1948 Graham’s Vintage Port – At 58, this is simply a gorgeous example of why ’48 is considered one of the very best vintages of the 20th century. The light pinkish-ruby color shows just a moderate amount of bricking and it would be difficult to ascertain its age from the color alone. Sweet cherry and a backdrop of almonds provides a marvelous if not profound palate presence with layers upon layers of rich and velvety cocoa flavors on a mind blowing persistent finish with hazelnut nuances. Although the tannins are fully resolved here, this beauty is held together with stunningly vibrant acidity. A joy ride in the mouth and this should drink well for at least another decade if this bottle is representative. 96+ points (3/12/06)

1945 Graham’s Vintage Port – It is hard to believe this is a 61 year old VP, as it shows its uncanny youthfulness and yet it is so Graham’s by nature. The refreshing mint adds an exotic quality to the elegant raspberry fruit. On the palate there is a seamless transition from the stuffed mid-palate to the smooth and sensuous aftertaste. Wonderfully complex and great length to the finish. Wow! 95 points (3/12/06)

Conclusions: As one can determine from my notes and scores, Graham’s Vintage Port deserves its place in the top tier of the Port Wine industry and I still have them ranked at #4 overall for Vintage Ports. I have had all of the above vintages on at least two prior occasions, but only one pre-’45 Graham’s Vintage Port, a great bottle of 1927. When I compare Graham’s to the Shippers that I place #1-#3, the reason is that I have had more older VPs from all of them and base my rankings on the entire 20th century, again curves, consistency etc. Is that fair to Graham’s? Well, it just gives me further data points on the other houses that rank higher, as I have been fortunate to try many of their really old bottles. Therein lays the difference.

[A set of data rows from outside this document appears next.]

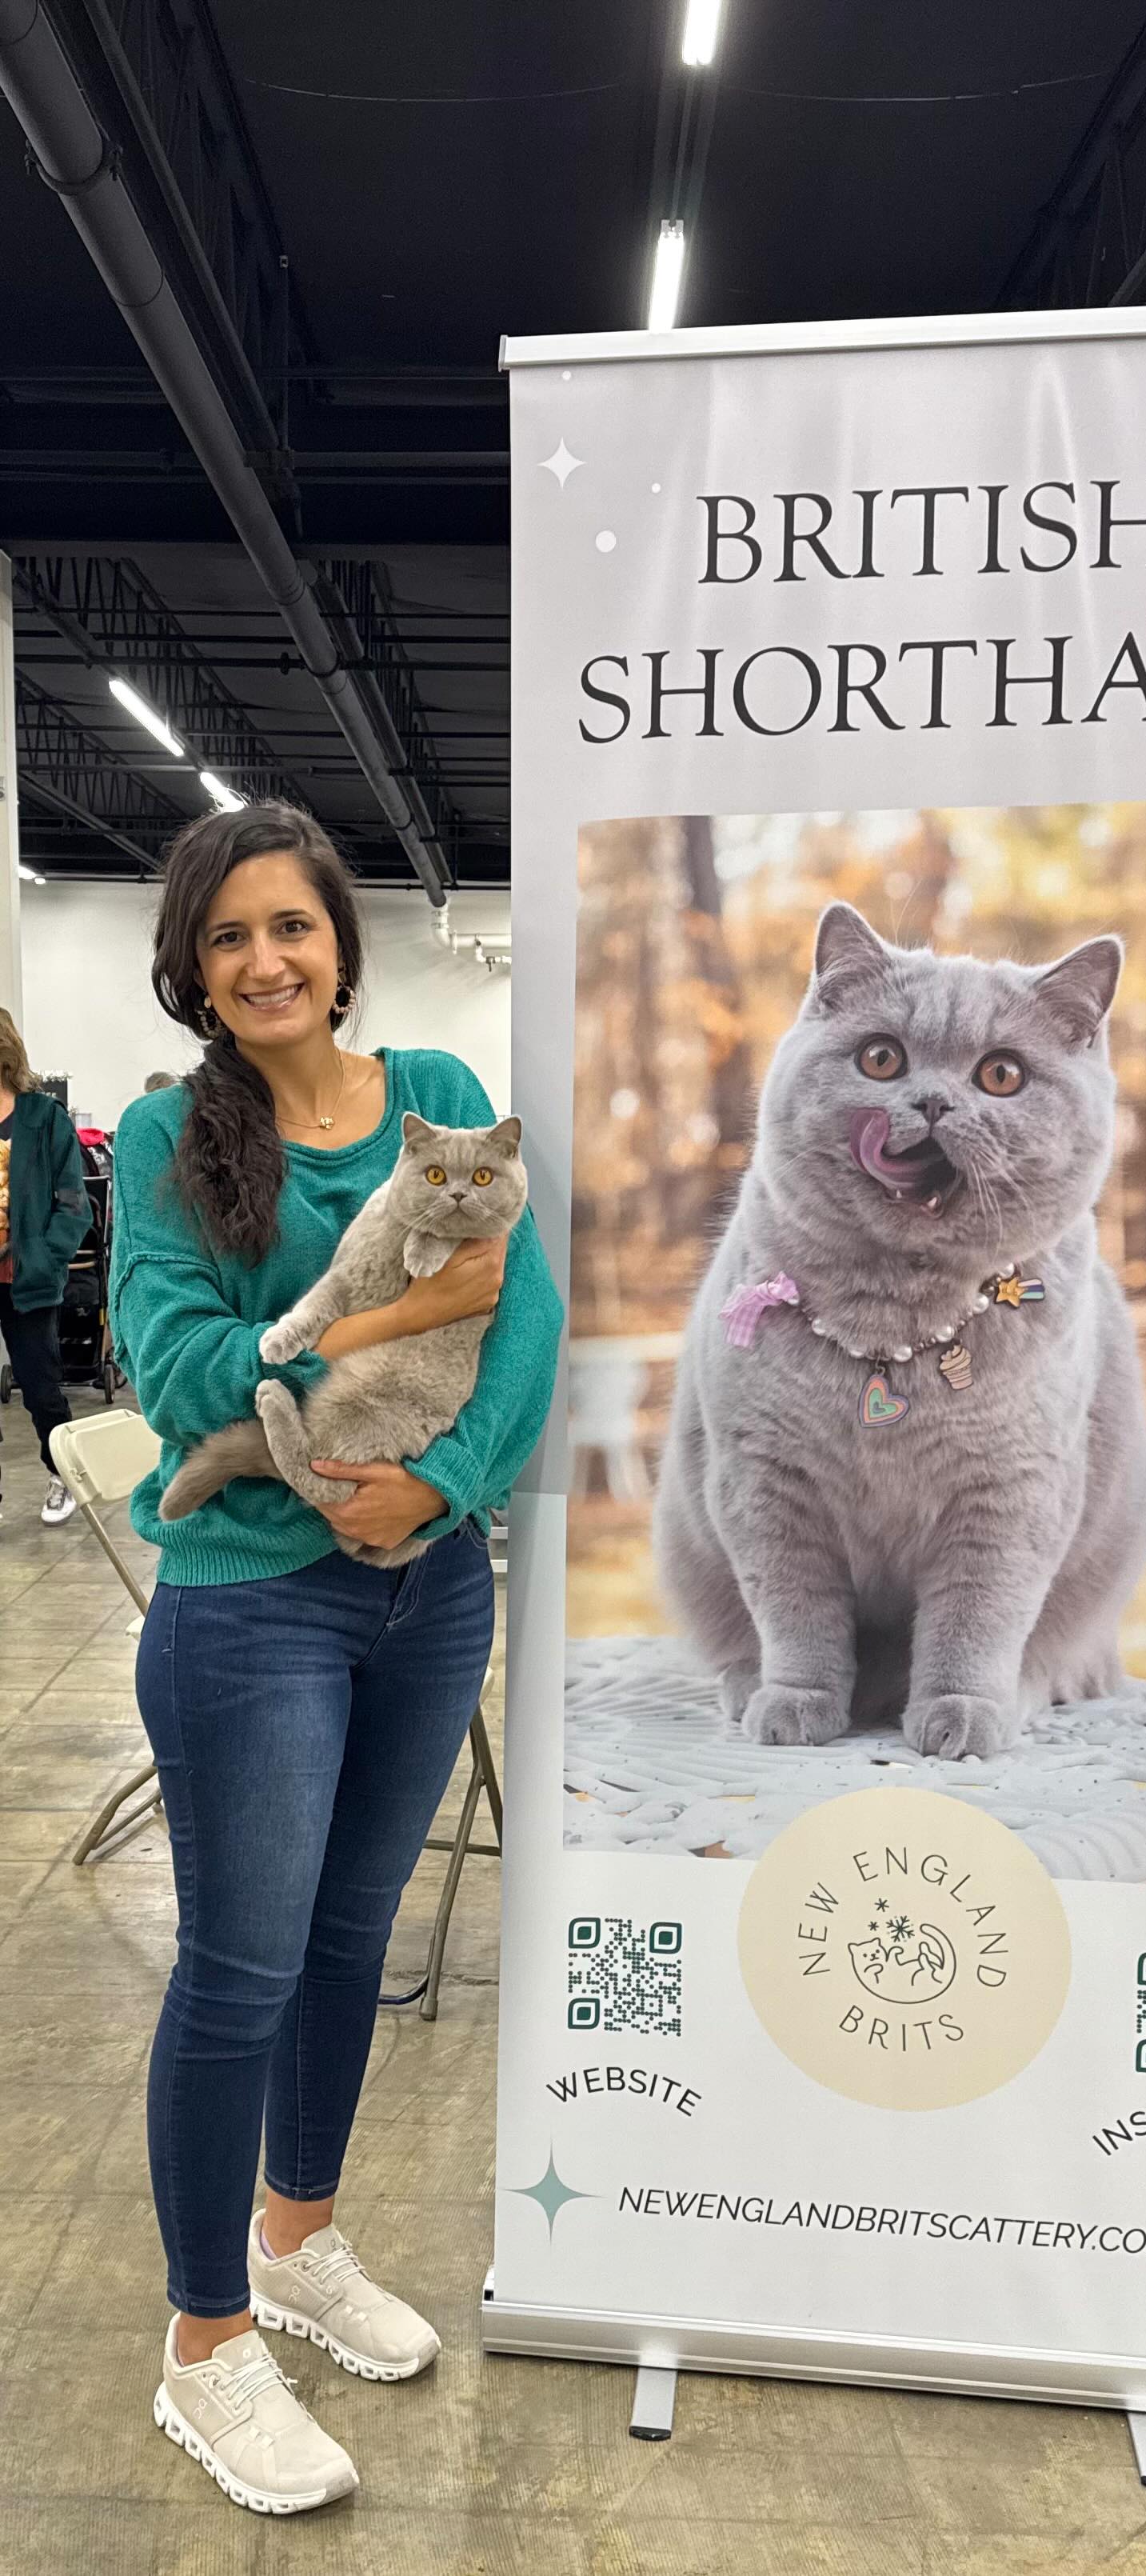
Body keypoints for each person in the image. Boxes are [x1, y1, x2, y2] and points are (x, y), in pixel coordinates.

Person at [110, 805, 562, 2516]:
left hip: (431, 1588)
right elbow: (181, 1365)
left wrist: (440, 1483)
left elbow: (522, 1307)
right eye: (227, 935)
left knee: (352, 1938)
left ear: (339, 944)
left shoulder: (436, 1091)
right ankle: (204, 2338)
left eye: (290, 924)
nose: (265, 958)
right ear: (193, 966)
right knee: (239, 1965)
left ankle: (295, 2238)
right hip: (252, 1601)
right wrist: (382, 1325)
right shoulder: (170, 1133)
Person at [0, 1006, 89, 1526]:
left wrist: (44, 1255)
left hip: (27, 1282)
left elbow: (74, 1204)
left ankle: (63, 1478)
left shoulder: (42, 1116)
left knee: (41, 1389)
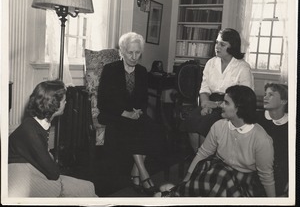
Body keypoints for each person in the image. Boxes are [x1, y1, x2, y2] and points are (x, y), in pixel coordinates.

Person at [156, 85, 276, 197]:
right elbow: (202, 154)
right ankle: (178, 193)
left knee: (222, 176)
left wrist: (274, 203)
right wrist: (185, 181)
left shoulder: (261, 139)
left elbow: (266, 177)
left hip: (243, 180)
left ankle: (173, 195)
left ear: (239, 108)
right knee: (219, 173)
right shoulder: (219, 126)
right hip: (217, 173)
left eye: (226, 103)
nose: (221, 105)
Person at [97, 32, 166, 196]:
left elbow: (143, 99)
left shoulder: (142, 71)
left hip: (134, 113)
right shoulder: (110, 70)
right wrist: (125, 113)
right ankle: (144, 175)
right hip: (113, 114)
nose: (134, 57)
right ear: (122, 51)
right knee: (134, 128)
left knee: (153, 128)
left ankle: (135, 175)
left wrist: (138, 110)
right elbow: (103, 101)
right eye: (130, 52)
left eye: (138, 53)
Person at [8, 80, 97, 197]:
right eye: (64, 100)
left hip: (28, 168)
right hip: (17, 175)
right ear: (54, 104)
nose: (66, 103)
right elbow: (53, 173)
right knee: (84, 189)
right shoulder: (30, 130)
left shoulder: (37, 122)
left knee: (88, 186)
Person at [184, 28, 254, 152]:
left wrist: (216, 105)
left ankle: (206, 161)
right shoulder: (211, 63)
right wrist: (205, 105)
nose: (217, 47)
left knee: (206, 124)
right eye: (216, 43)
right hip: (209, 102)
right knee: (192, 120)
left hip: (230, 107)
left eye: (222, 44)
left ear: (233, 46)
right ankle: (198, 158)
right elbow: (204, 89)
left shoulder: (242, 67)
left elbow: (244, 99)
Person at [257, 83, 288, 196]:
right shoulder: (257, 118)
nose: (265, 97)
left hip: (280, 172)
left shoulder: (290, 125)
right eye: (265, 94)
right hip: (256, 168)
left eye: (271, 95)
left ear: (283, 101)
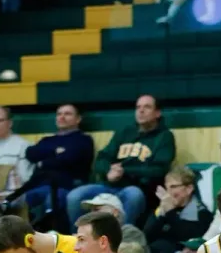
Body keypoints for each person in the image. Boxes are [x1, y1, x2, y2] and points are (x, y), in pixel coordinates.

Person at [67, 95, 176, 225]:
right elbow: (102, 158)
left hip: (136, 187)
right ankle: (80, 238)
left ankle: (122, 239)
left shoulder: (164, 136)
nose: (141, 111)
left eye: (147, 107)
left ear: (157, 113)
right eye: (138, 107)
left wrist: (124, 171)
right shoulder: (125, 132)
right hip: (108, 185)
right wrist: (109, 172)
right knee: (74, 196)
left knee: (134, 196)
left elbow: (159, 169)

But what really makes a Vintage Port producer great? For me it boils down to consistency at a very high quality level. With 14 vintages tasted above, only one scored less than 92 points. That is remarkable and the average comes out to a lofty 94 points. Remove the low scoring “lesser vintage” 1960 and the average nears 95 points for the other 13 vintages. What else do I need to say?